In 1993 odds are their access to the internet was via a Unix boxes (in 1993 Unix was still the OS of choice for offices to get onto the internet) like a Sun workstation.
Sparticus
01-11-2005, 01:30 PM
*snickers* I know! When he gets the chip and starts talking about it's capeablities, including "16 megabites of ram" I always laugh. I have more than that on my JumpDrive (64megs). :p
Brainatra
01-11-2005, 09:37 PM
Also perhaps the fact that the Internet then was still a "novelty" for most Americans (even with the rapid growth of the World Wide Web), and that movies of the time such as (the dreadful) "The Net" showed computer "hackers" as always using text-based commands/terminals...
Of course, there's more to the Internet than just the World Wide Web---maybe Dexter prefered using a terminal-/text-based newsgroup reader and email program...
I didn't get my first computer until 1995, BTW. Which makes this 10 years of at-home Internet usage, hooray for me! (First used the web in either '94 or '95, via computer courses/labs at college).
-B.
Psycho Fox
01-11-2005, 10:34 PM
Also perhaps the fact that the Internet then was still a "novelty" for most Americans (even with the rapid growth of the World Wide Web), and that movies of the time such as (the dreadful) "The Net" showed computer "hackers" as always using text-based commands/terminals...
To this day hackers still use terminals alot, this is due to bulk of servers and super computers (that are the big scores) still to this day having no desktop running to save resources plus for the ones with a desktop it is still better to go for terminals since it means the hacker can work faster without having to download the target desktop.
Then there is simplicity, all a hacker needs is the administrator doing a trace while the hackers desktop has bombed and still holding onto the connection.
UmmYeahOk
01-12-2005, 02:44 PM
I never thought about it because despite what I had, public schools didnt even have Win 3.1 till 1997. Which also means that not only was the internet already a well used thing by 97, but windows 95 had been out for atleast 3 years!
Perhaps Dexter lives in a crappy commnity behind in the times. Rather than order a chip off line. One had to either order from a magazine or find a computer store that actually sold these things... ...if their town had one.... Why theres still some people out there that dont know what an mp3 is! People in my town
Sparticus
01-12-2005, 04:47 PM
I never thought about it because despite what I had, public schools didnt even have Win 3.1 till 1997. Which also means that not only was the internet already a well used thing by 97, but windows 95 had been out for at least 3 years!

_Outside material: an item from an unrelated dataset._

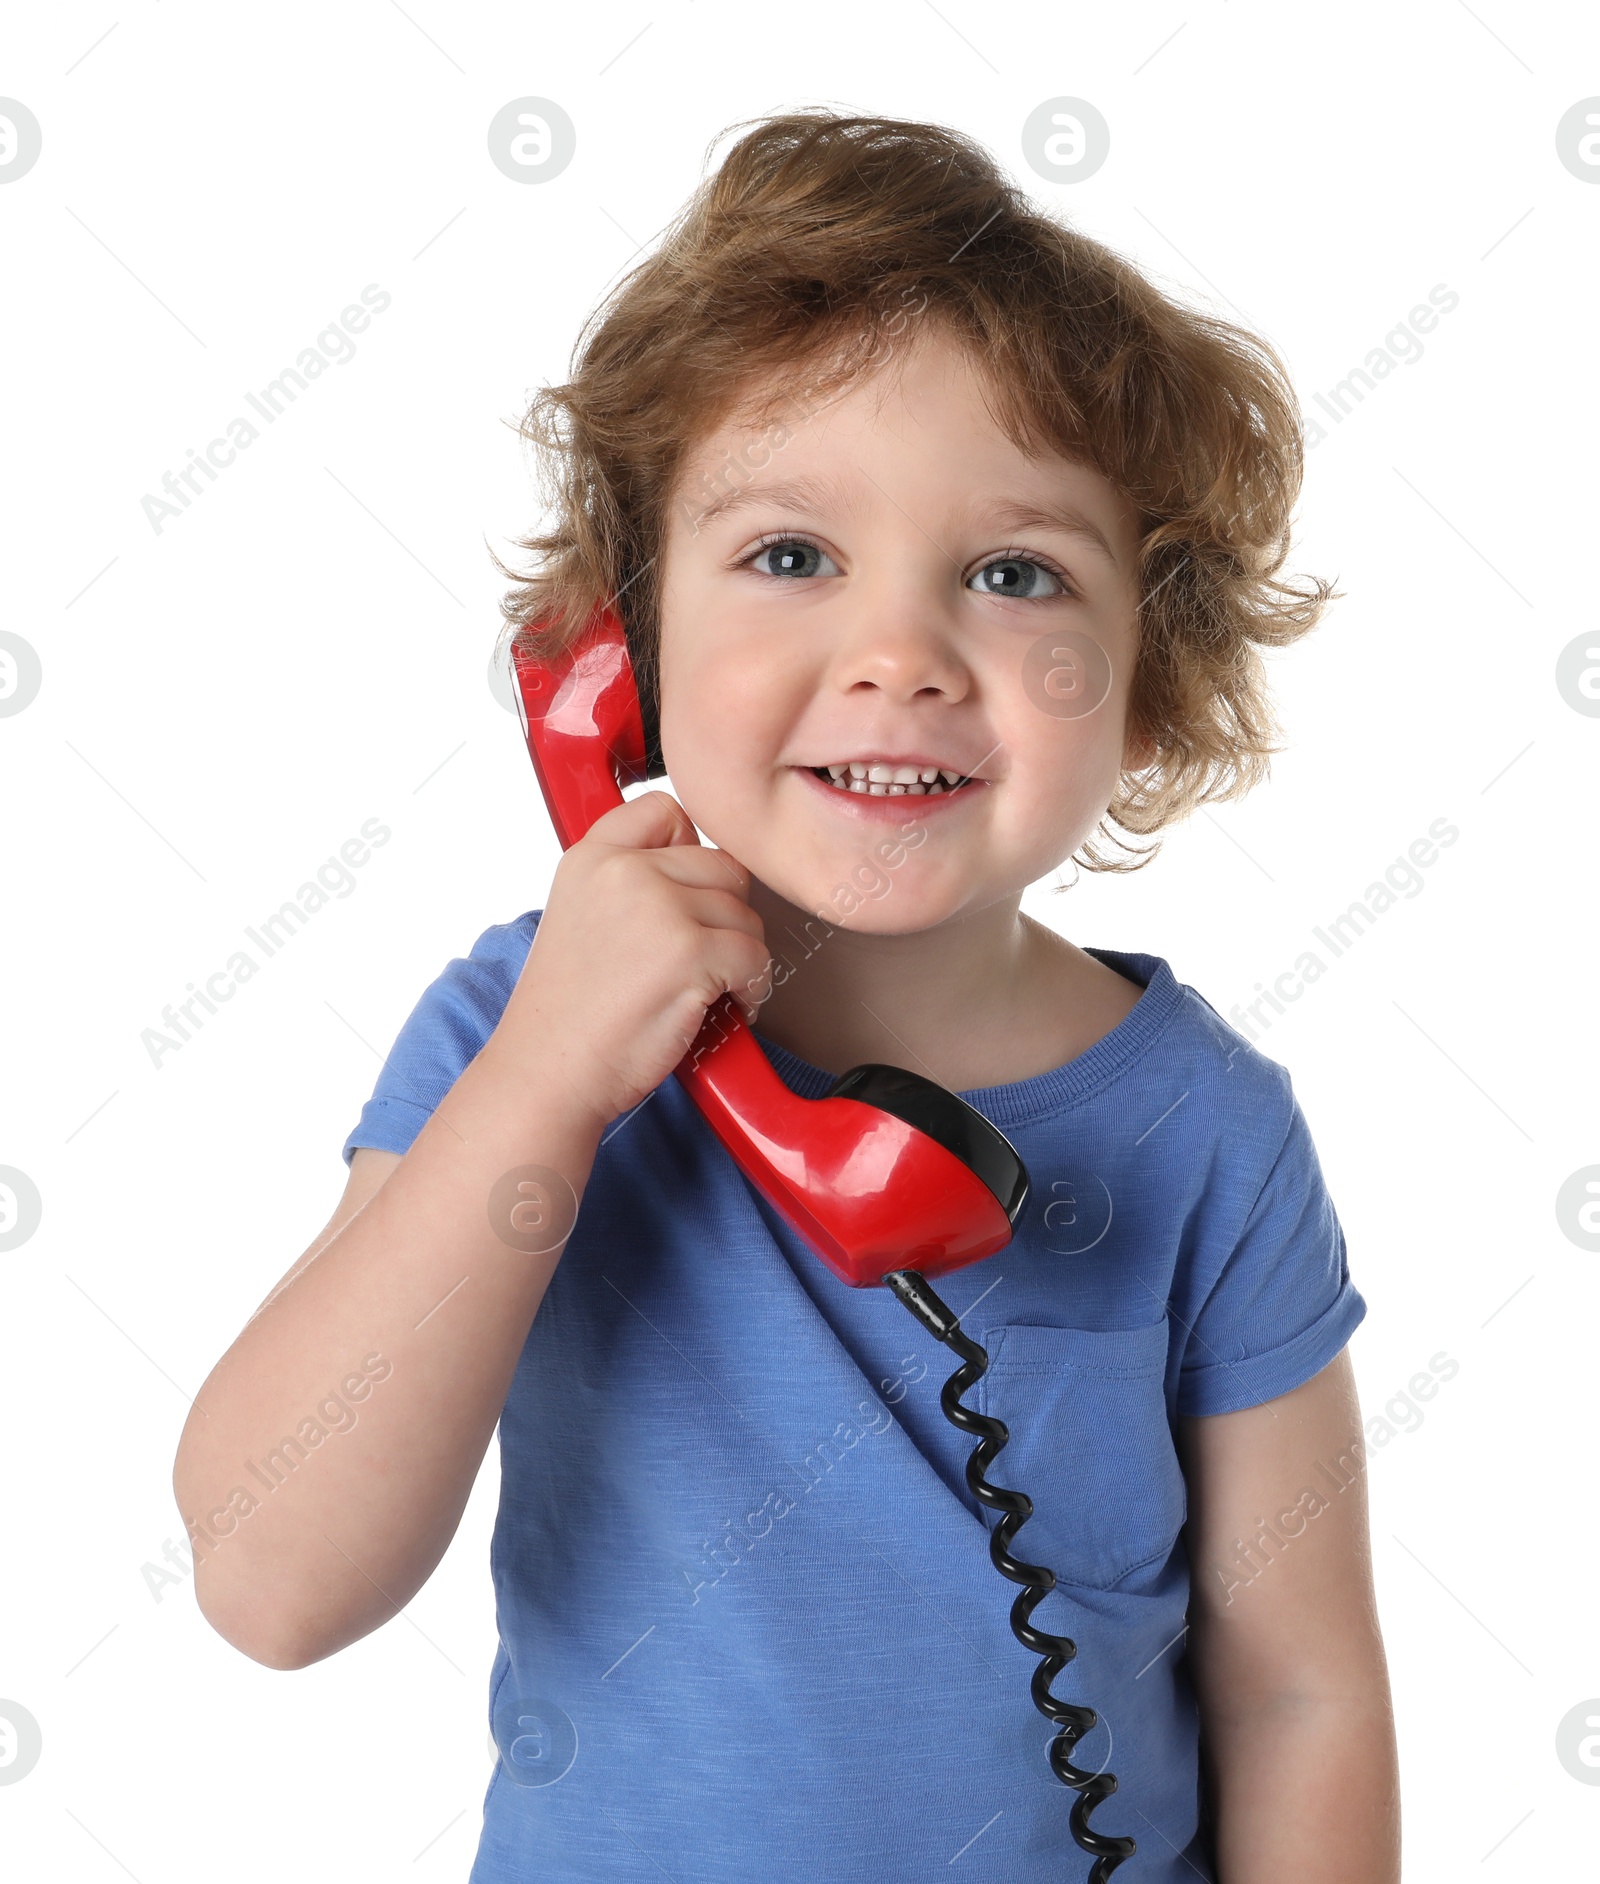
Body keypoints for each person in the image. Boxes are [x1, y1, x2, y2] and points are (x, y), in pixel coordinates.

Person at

Hmmm... now that I think about it, I was still using an old dinosaur DOS based deelie up until about '93 or '94, and didn't even get on the net untill we got a PacBell with 3.1 on it. So the timeframe isn't THAT off, it's more based on the average family computer at the time, I think. Heck, the only reason I HAD a computer at the time was that dad used it for work and he let me type up homework and stuff on it.
I was like the only kid in town with a computer at home, most of the people I knew had only been exposed to the school Mac's and most of those computers were still IIE's.
UmmYeahOk
01-13-2005, 12:05 PM
Though we had a Packard Bell in 92, we only got it because everyone else had one, it it was a symbol of progress and success. If you handed in a 5th grade paper off a dot matrix spreedsheet printer, you were cooler than someone who used a typewriter. Even before Win 3.1 we had some sort of GUI software (cant remember what it was) All I remember was it was lame, and DOS was still in. After all, before the schools got Win 3.1 they also had some sort of lame fake GUI.
Well, you must understand that Dexter is suppost to represent the average geeky nerd of that time. If you will recall the 80s wargames, thats what computers were basically like until GUIs. The nerds I knew and know had computers during the times of Wargames. Their games were lame text adventures since again, DOS was all they had. I didnt even SEE a computer till 1989. So these geeks were WAY ahead of us. Dexter had the technology of a newbie.